Les compressions budgétaires proposées par Catherine Tait, présidente de Radio-Canada/CBC, soulèvent de nombreuses inquiétudes.

Dans un premier temps, le service public plonge de plain-pied dans l’importante crise des médias à laquelle nous sommes aujourd’hui confrontés. Ces compressions suivent en effet celles annoncées par TVA, Bell Média, Cogeco et plusieurs autres médias. Cette crise des médias affectera de façon importante l’information régionale, dont celle programmée par Radio-Canada. Encore les régions.

Pour la francophonie canadienne, acadienne et québécoise, c’est une très mauvaise nouvelle. C’est que le rôle de Radio-Canada est absolument indispensable au rayonnement de la culture et de la langue françaises.

L’entente de 100 millions conclue avec Google par le gouvernement canadien ne viendra pas résoudre la situation, que Radio-Canada/CBC ait accès à ce fonds ou pas. On verra la suite.

Sauf que la situation est plus grave que jamais depuis que les géants numériques (que je qualifie de barbares numériques) détournent les revenus publicitaires pour enrichir leurs propriétaires américains multimilliardaires. On vit actuellement la pire collision frontale entre notre écosystème de médias et les géants numériques.

Dans un deuxième temps, ces compressions viennent nourrir le discours de ceux et celles qui, comme le chef conservateur Pierre Poilievre, veulent sabrer Radio-Canada/CBC. Et (pourquoi pas ?) mettre la clé dans la boîte. D’ailleurs, le discours « Defund CBC » (Définançons CBC) fait partie de l’arsenal politique pour le recrutement et le financement au Parti conservateur.

Le service public de Radio-Canada est un joyau dont on ne vantera jamais assez la pertinence dans notre société, tant en matière de culture que d’information. On peut être critique de Radio-Canada, j’en suis à l’occasion, mais n’encourageons pas ceux et celles qui souhaitent sa disparition.

Par ailleurs, nous devons également nous inquiéter que la présidente de Radio-Canada, Catherine Tait, veuille appliquer la même médecine de compressions pour CBC et Radio-Canada. On parle de 250 emplois pour chacune des composantes. Or, CBC est mieux pourvu en personnel et en budget que Radio-Canada. C’est donc dire que Radio-Canada souffrira davantage d’une telle compression. Les services français sortiront plus affaiblis de cet exercice.

Pourtant, la situation de Radio-Canada est beaucoup plus reluisante que celle de CBC. Les résultats d’écoute de la radio sont excellents. Ceux de la télévision française sont très bons. Ainsi, en heure de grande écoute, ils atteignent près de 22 %, alors que du côté de CBC, on peine à obtenir 4 % d’auditoire, et ce, même avec la diffusion des matchs de hockey.
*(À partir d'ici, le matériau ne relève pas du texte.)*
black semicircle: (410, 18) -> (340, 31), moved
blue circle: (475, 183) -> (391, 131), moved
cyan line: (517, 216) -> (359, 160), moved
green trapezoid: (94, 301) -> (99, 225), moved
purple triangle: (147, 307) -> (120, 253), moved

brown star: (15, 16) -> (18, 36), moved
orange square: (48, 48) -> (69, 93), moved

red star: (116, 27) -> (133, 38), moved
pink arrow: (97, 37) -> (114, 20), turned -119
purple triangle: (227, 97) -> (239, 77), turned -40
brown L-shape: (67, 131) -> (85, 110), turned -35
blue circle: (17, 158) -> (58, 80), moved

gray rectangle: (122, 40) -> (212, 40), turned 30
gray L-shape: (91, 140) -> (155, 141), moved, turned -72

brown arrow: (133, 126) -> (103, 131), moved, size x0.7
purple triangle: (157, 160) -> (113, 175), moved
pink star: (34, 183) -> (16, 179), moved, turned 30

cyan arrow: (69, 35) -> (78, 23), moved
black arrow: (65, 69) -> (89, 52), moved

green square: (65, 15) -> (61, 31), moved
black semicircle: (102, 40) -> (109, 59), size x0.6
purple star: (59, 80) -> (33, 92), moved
Les revenus de CBC sont donc à la baisse. C’est dans un tel contexte que la direction de Radio-Canada/CBC a réuni les services de vente de publicité des réseaux français et anglais sous un même chapeau, il y a quelques années. Selon mes sources, cela a permis de piger dans les revenus publicitaires de Radio-Canada afin de soutenir les finances de CBC. Le « one company » constitue désormais la vision de Catherine Tait, comme c’était le cas pour son prédécesseur Hubert T. Lacroix. Elle a aussi gonflé son personnel au siège social à Ottawa, atteignant un total de 1600 personnes au « corpo », comme on dit. De ce nombre, une centaine de personnes seront touchées par les compressions.

Comprenons-nous bien, je ne souhaite pas la disparition de CBC. En revanche, je veux qu’on protège Radio-Canada.
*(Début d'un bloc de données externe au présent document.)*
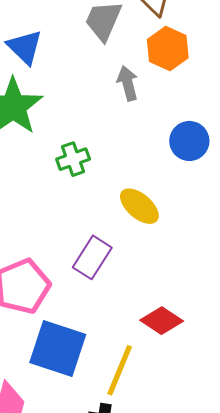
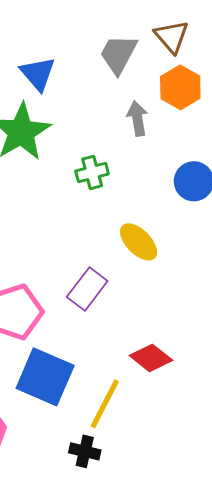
green cross: (73, 159) -> (92, 172), moved

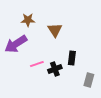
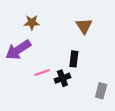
brown triangle: (55, 30) -> (84, 26), moved
black rectangle: (72, 58) -> (74, 59), moved

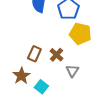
Car Radio-Canada a besoin de plus d’amour du public dans un contexte où le service public devient une cible facile pour ceux et celles qui souhaitent s’en débarrasser.

La ministre de Patrimoine canadien, Pascale St-Onge, a indiqué que, bientôt, elle s’attaquera à définir une nouvelle législation précisant le rôle, le mandat et la mission de Radio-Canada. À mon avis, il serait opportun de développer aussi une réflexion afin de lui garantir un financement stable. Par exemple, pourquoi ne pas mettre à contribution toutes ces entreprises en technologie, informatique et numérique (par exemple, Cisco, Samsung, Sony, Adobe, Zoom, IBM et bien d’autres…) en percevant une taxe destinée au financement du service public ? Ça pourrait permettre ainsi de retirer progressivement la publicité à Radio-Canada. Soyons créatifs.

Nous avons besoin plus que jamais d’un service public fort afin de mieux contrer les géants numériques, Amazon, Disney, Netflix, etc. Notre écosystème médiatique se trouvera sérieusement affaibli si nous devions voir disparaître progressivement ce bien précieux.